• _QUESTIONS ON THE MATERIAL_:
1/ Answer these from the guide to migrating to subject sets:
(a) What does non-strict mode produce when it meets a subject ID?
(b) Which field of the API client should you search your application for?
(c) In the Python example of writing a tuple with a subject set, what value is given for the subject set's relation?
2/ Write out the part of the guide to migrating to subject sets that opens with the words containing "Subject IDs still" and closes with "a legitimate denial.".

• _TEXT SECTION_:
════════════════

Migrating from subject IDs to subject sets
Early versions of Ory Permissions supported writing tuples where the subject was a plain string with no namespace — for example
File:readme#viewers@user_5. These are called subject IDs. They predate the
Ory Permission Language and have no connection to the namespaces defined in your OPL.
The current model uses subject sets instead: the subject includes a namespace, such as File:readme#viewers@User:user_5.
The namespace (User) refers to a class defined in your OPL, which lets the engine validate and traverse subjects correctly.
Subject IDs still work in non-strict mode, but strict mode returns an explicit error when it encounters one — because they have
no namespace, the engine cannot validate them against your OPL. In non-strict mode this produces a silent allowed: false
instead, which looks identical to a legitimate denial.
What to look for
Search your application for any place that writes tuples or performs permission checks using the subject_id field of the API
client. That field is how subject IDs are passed.
Writing tuples
Before (subject ID):
- Go
- Python
payload := ory.CreateRelationshipBody{
Namespace: &namespace,
Object: &object,
Relation: &relation,
SubjectId: &subjectId, // plain string, no namespace
}
body = ory_client.CreateRelationshipBody(
namespace="File",
object="readme",
relation="viewers",
subject_id="user_5", # plain string, no namespace
)
After (subject set):
- Go
- Python
subjectNamespace := "User"
subjectObject := "user_5"
subjectRelation := ""
payload := ory.CreateRelationshipBody{
Namespace: &namespace,
Object: &object,
Relation: &relation,
SubjectSet: &ory.SubjectSet{
Namespace: subjectNamespace,
Object: subjectObject,
Relation: subjectRelation,
},
}
body = ory_client.CreateRelationshipBody(
namespace="File",
object="readme",
relation="viewers",
subject_set=ory_client.SubjectSet(
namespace="User",
object="user_5",
relation="",
),
)
Checking permissions
Before (subject ID):
- Go
- Python
check, _, err := ory.PermissionApi.CheckPermission(ctx).
Namespace(namespace).
Object(object).
Relation(relation).
SubjectId(subjectId). // plain string, no namespace
Execute()

════════════════

• _PROVIDED MATERIAL_:
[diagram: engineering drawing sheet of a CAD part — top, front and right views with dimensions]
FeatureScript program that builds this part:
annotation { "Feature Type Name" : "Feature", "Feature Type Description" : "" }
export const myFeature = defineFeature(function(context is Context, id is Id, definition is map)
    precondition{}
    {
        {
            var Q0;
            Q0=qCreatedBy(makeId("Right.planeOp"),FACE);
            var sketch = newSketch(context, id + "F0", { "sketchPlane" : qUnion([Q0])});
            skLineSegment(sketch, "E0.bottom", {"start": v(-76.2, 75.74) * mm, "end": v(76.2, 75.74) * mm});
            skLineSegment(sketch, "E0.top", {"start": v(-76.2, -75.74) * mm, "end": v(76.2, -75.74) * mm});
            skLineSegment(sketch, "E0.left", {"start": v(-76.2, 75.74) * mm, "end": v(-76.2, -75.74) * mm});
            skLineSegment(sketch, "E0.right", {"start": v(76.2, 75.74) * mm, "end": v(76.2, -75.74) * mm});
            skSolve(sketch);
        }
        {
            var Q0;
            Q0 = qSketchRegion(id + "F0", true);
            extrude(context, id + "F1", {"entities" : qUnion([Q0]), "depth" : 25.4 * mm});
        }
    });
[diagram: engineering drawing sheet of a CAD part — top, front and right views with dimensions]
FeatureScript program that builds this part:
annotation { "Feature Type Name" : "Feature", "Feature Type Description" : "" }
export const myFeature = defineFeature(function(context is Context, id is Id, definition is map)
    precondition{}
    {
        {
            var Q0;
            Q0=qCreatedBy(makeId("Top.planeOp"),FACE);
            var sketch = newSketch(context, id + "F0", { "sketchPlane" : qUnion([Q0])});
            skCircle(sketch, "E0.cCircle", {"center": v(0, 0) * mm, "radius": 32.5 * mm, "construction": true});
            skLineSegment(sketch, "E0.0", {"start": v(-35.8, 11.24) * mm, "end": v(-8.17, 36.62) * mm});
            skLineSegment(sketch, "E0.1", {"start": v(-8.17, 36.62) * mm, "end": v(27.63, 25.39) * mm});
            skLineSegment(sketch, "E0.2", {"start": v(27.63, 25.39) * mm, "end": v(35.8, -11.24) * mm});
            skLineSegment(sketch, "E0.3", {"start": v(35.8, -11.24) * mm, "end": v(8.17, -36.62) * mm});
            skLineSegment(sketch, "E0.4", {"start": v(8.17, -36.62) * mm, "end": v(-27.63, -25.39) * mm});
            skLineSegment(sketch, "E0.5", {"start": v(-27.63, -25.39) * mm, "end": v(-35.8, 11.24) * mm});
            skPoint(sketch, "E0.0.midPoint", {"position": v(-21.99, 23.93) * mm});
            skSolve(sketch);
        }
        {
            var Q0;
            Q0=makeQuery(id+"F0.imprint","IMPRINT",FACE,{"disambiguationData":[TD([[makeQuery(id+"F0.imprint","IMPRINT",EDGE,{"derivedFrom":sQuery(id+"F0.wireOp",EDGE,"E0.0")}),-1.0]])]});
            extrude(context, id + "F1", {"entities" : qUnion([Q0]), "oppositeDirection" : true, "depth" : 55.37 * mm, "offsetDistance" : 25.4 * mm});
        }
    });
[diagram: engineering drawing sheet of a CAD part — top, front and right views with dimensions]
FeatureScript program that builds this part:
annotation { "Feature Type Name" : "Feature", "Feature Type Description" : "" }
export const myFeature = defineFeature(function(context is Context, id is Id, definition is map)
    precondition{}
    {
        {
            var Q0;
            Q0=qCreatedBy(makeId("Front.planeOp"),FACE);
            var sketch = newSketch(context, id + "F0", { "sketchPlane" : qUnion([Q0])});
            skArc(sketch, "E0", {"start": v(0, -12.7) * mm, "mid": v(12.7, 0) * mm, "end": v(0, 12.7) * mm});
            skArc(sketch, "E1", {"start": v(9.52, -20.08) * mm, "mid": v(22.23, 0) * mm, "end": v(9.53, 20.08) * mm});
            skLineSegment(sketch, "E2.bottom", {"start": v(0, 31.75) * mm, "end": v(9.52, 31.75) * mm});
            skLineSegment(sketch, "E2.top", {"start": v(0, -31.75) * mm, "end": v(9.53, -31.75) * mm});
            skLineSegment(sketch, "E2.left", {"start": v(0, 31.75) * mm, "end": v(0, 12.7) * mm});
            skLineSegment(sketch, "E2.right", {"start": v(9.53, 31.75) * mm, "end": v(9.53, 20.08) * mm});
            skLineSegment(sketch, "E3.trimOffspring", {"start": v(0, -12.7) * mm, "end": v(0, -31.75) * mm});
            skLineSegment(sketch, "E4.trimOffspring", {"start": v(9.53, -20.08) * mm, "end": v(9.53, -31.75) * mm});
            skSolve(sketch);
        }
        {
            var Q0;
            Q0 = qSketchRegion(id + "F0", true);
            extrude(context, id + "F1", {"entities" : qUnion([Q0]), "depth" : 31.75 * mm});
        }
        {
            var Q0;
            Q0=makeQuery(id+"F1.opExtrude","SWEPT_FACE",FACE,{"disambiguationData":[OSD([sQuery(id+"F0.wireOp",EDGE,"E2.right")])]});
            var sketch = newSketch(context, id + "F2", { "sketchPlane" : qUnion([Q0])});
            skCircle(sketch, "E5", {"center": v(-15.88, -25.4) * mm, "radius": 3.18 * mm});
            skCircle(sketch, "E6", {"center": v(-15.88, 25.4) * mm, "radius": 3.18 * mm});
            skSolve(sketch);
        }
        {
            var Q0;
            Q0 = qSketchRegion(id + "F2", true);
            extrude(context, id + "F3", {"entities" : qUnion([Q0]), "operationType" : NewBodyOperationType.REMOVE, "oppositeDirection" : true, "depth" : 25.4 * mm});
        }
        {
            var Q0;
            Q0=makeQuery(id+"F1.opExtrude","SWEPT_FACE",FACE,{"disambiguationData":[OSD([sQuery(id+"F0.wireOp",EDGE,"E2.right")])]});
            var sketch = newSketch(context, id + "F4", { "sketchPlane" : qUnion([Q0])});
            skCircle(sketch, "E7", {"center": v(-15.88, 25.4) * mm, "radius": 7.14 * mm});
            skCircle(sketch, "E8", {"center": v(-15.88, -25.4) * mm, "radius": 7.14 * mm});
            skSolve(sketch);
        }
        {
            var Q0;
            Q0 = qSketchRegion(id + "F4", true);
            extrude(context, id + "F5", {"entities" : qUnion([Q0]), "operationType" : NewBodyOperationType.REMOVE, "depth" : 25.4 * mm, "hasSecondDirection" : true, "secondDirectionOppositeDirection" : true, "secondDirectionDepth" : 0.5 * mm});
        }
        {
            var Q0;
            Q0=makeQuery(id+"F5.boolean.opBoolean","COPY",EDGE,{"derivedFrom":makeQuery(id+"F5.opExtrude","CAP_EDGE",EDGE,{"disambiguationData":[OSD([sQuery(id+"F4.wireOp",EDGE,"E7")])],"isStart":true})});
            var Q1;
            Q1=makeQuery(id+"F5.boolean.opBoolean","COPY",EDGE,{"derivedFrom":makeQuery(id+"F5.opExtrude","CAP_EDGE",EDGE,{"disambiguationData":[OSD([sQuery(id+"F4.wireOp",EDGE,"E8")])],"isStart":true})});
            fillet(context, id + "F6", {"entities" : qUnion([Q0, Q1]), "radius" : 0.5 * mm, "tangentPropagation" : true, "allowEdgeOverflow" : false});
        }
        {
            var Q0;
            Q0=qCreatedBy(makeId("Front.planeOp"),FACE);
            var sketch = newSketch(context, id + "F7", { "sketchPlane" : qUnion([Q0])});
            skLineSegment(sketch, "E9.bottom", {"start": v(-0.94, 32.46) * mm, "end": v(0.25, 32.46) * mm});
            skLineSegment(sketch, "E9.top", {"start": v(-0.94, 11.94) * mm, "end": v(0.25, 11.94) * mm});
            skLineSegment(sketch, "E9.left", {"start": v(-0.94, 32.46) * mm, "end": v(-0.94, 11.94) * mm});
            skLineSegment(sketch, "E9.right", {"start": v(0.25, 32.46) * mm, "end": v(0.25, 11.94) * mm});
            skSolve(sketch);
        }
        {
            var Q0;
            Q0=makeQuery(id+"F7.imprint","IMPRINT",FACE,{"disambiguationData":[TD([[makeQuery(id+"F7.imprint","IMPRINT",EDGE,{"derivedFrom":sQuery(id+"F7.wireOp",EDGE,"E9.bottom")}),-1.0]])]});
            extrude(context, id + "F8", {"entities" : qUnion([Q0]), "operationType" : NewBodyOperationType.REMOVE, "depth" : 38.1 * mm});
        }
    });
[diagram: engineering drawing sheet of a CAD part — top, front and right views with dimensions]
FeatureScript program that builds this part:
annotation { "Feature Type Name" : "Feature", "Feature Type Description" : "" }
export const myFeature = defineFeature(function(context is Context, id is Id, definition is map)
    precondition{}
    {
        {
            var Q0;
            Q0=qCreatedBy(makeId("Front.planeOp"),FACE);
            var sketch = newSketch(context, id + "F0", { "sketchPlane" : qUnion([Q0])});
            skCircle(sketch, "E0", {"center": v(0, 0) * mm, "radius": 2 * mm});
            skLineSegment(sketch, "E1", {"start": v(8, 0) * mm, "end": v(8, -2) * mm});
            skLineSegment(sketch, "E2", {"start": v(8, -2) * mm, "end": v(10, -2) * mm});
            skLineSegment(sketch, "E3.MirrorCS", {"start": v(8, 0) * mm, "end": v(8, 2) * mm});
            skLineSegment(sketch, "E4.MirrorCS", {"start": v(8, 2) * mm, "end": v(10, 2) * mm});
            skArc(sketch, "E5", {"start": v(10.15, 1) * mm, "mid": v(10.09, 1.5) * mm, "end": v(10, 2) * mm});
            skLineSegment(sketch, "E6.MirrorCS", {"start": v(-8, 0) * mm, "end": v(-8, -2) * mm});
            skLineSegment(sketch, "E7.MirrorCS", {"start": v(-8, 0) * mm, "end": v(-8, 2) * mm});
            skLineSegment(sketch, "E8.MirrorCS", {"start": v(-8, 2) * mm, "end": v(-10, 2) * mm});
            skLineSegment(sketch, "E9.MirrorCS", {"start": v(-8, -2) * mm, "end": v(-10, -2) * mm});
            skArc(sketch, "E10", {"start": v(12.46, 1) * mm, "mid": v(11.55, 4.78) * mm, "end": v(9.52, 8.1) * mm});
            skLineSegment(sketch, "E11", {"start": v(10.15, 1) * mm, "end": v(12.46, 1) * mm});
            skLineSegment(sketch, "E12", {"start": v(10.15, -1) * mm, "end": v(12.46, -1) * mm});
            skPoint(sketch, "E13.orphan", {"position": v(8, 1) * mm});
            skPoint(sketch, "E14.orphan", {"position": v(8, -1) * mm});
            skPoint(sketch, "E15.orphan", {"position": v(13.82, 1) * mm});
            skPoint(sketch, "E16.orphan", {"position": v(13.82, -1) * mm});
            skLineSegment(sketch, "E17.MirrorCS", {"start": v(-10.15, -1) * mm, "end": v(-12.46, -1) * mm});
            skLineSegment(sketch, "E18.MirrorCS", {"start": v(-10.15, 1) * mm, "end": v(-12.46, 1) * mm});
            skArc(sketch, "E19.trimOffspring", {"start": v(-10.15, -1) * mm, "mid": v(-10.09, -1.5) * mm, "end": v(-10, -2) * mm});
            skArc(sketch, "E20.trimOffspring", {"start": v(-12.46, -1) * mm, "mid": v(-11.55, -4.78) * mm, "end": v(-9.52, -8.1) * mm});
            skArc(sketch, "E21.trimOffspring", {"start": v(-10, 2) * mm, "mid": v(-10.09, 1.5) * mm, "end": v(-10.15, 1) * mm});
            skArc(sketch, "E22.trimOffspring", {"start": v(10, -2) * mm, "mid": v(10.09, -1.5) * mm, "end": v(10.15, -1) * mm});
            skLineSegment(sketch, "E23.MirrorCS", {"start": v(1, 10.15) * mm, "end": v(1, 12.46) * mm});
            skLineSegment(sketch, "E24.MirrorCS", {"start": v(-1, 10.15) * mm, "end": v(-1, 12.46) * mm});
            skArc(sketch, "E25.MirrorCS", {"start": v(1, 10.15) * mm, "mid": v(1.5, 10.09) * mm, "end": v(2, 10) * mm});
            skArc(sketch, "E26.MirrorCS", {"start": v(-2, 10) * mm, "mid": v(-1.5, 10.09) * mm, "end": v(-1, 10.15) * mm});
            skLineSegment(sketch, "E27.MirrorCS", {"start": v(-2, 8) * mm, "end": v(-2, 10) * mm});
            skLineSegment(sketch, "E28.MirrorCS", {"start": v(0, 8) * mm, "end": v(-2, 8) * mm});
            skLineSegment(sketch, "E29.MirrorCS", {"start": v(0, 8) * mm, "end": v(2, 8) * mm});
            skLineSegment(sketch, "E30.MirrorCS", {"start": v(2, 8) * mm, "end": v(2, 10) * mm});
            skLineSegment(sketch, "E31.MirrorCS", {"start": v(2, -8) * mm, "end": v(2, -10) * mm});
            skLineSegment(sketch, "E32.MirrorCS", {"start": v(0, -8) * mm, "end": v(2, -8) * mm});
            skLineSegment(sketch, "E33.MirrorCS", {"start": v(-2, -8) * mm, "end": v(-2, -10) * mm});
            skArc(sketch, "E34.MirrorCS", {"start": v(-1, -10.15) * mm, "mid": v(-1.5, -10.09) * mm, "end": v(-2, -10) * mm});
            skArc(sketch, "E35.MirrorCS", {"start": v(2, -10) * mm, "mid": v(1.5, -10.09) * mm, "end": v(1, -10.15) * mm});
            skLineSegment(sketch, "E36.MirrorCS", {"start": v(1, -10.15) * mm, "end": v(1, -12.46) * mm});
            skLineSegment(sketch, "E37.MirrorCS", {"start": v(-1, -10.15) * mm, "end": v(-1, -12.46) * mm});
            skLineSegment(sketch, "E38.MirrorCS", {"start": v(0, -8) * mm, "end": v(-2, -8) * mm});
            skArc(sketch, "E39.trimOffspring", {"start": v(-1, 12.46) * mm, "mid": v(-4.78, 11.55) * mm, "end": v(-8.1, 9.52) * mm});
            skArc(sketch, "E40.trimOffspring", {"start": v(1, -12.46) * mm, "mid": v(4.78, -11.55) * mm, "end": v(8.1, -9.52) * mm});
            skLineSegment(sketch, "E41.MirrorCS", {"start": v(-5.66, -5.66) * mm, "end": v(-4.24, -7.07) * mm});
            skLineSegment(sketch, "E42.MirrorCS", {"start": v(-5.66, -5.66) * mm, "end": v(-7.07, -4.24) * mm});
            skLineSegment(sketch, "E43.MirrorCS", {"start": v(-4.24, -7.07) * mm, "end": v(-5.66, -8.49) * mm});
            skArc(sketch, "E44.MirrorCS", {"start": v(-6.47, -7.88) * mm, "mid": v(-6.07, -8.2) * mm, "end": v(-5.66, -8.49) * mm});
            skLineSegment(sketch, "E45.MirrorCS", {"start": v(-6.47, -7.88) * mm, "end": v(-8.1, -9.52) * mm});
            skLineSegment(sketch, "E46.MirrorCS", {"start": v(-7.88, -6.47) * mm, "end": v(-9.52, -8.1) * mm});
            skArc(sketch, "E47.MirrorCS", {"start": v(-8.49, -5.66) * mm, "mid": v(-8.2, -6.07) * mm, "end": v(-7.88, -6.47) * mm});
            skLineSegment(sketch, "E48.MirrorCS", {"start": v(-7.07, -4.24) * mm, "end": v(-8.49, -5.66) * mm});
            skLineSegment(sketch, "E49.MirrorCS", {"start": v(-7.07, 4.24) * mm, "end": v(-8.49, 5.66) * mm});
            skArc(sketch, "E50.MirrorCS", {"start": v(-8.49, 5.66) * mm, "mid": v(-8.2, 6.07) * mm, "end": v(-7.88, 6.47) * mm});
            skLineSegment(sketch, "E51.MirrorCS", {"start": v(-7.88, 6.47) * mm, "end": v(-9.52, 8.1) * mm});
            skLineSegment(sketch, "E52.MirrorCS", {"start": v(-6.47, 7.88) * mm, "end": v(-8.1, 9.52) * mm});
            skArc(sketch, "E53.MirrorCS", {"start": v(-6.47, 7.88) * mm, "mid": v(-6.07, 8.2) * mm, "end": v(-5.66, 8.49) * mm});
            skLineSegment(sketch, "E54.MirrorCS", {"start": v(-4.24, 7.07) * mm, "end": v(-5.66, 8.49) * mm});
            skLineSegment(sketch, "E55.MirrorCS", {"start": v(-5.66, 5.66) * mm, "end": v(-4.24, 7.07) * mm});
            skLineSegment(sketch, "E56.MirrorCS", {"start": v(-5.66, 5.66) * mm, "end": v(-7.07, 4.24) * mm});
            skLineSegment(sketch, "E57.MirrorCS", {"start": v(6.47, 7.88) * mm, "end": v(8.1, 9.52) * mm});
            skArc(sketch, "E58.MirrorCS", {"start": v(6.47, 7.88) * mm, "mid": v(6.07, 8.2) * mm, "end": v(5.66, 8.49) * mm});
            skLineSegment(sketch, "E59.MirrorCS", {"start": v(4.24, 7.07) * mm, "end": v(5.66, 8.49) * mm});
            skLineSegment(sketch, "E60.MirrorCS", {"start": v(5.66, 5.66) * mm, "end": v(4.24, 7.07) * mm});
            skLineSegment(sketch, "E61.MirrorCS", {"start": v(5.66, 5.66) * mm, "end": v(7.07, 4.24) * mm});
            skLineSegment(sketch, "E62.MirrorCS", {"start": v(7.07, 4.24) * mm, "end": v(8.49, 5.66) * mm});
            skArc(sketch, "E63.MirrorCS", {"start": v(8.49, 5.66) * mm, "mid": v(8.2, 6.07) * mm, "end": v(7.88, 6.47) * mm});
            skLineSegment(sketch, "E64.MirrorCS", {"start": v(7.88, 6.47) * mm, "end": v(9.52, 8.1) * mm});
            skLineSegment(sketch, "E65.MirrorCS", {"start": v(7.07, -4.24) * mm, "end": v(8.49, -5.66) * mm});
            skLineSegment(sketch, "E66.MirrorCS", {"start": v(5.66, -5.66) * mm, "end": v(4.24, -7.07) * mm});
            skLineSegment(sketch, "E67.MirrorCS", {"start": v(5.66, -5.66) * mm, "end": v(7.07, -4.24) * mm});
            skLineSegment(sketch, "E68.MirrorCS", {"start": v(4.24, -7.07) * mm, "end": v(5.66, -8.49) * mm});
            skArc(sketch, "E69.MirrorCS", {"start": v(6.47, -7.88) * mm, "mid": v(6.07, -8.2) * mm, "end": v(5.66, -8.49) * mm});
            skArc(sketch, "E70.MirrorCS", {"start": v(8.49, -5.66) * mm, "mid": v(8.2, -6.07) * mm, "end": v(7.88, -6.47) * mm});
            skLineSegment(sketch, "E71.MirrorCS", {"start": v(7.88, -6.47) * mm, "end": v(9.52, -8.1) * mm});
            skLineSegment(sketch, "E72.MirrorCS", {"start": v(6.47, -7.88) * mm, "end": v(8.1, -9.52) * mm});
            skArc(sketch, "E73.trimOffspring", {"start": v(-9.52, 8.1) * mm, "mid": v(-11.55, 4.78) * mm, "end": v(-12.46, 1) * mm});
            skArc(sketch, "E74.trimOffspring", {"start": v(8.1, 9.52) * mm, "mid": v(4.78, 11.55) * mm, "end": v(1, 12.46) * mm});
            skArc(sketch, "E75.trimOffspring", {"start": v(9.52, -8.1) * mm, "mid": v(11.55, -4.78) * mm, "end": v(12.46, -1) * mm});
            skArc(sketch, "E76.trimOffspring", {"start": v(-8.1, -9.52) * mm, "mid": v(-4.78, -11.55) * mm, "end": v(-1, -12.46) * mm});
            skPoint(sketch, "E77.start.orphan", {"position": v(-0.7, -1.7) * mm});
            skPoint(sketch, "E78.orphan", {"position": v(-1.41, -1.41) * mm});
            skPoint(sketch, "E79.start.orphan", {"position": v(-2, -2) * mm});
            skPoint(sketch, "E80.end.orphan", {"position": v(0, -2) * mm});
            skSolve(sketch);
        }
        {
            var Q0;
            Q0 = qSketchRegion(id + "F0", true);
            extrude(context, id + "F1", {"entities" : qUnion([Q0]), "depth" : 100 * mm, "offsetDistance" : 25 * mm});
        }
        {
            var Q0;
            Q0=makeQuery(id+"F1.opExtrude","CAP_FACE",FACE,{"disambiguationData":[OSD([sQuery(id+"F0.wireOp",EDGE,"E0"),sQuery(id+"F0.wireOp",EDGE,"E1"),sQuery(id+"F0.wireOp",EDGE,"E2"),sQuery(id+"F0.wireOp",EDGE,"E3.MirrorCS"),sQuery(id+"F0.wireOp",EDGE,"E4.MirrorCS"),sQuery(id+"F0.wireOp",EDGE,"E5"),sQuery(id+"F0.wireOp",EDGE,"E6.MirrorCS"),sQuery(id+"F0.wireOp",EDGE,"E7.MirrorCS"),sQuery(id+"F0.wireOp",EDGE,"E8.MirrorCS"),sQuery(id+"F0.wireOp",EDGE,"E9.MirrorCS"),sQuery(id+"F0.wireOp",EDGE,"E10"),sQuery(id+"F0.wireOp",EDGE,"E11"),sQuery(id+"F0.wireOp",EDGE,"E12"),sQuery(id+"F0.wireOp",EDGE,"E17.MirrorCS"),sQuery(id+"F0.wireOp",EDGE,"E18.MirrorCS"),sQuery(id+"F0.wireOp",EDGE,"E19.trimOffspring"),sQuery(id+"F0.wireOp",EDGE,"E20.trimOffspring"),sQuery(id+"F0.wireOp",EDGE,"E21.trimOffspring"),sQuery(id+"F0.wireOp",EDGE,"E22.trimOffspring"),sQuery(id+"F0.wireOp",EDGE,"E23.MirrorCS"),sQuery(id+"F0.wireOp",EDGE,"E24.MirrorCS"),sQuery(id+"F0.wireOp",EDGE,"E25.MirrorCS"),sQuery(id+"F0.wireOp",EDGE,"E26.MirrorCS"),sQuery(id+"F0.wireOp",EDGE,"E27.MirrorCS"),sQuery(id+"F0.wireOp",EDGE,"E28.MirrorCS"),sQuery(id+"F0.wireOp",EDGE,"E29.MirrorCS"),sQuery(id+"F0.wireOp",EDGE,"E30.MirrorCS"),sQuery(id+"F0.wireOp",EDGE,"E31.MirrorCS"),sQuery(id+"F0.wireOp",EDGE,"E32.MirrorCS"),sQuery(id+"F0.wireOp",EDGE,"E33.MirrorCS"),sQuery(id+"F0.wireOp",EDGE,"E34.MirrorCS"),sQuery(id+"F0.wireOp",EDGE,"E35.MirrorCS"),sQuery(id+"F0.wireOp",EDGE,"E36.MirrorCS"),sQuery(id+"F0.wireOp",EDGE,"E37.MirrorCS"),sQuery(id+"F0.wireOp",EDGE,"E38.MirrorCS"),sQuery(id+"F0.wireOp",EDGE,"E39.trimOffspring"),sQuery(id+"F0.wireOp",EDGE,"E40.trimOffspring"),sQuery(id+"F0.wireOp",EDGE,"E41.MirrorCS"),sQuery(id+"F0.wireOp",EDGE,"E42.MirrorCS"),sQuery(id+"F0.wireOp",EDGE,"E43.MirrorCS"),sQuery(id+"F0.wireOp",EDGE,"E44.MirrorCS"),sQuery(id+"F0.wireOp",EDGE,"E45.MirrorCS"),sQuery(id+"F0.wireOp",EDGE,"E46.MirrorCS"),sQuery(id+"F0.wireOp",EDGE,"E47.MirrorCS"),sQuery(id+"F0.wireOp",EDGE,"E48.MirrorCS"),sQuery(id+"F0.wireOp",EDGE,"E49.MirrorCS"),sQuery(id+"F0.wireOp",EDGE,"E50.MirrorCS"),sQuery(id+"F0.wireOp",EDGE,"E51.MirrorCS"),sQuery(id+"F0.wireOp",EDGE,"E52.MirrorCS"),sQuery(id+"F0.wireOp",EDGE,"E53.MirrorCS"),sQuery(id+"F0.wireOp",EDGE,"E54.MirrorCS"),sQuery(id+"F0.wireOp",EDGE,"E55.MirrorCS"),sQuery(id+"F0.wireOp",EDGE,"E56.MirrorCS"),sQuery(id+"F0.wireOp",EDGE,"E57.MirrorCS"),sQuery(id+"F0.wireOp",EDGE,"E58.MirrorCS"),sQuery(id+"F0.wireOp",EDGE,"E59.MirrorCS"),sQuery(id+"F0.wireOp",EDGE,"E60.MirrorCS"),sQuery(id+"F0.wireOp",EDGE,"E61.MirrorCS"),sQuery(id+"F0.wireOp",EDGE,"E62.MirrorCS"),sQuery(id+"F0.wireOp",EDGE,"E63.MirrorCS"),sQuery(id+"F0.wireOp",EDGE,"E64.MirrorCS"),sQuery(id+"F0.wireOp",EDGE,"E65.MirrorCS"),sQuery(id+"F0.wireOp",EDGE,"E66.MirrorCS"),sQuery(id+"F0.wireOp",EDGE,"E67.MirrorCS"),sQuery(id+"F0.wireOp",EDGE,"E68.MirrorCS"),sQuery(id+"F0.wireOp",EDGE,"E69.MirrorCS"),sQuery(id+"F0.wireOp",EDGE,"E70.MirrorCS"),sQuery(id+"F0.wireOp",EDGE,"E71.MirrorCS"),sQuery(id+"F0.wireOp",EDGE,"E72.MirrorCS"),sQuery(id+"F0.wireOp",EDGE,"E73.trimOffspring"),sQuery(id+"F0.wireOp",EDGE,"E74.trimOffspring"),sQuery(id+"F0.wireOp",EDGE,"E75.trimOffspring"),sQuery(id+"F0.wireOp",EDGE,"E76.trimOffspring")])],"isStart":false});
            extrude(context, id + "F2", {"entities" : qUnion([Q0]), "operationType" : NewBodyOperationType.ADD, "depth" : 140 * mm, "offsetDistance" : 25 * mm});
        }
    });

════════════════

• _ANSWERS BELOW_:
1/
(a) A silent allowed: false, which looks identical to a legitimate denial.
(b) The subject_id field.
(c) An empty string ("").

2/
Subject IDs still work in non-strict mode, but strict mode returns an explicit error when it encounters one — because they have
no namespace, the engine cannot validate them against your OPL. In non-strict mode this produces a silent allowed: false
instead, which looks identical to a legitimate denial.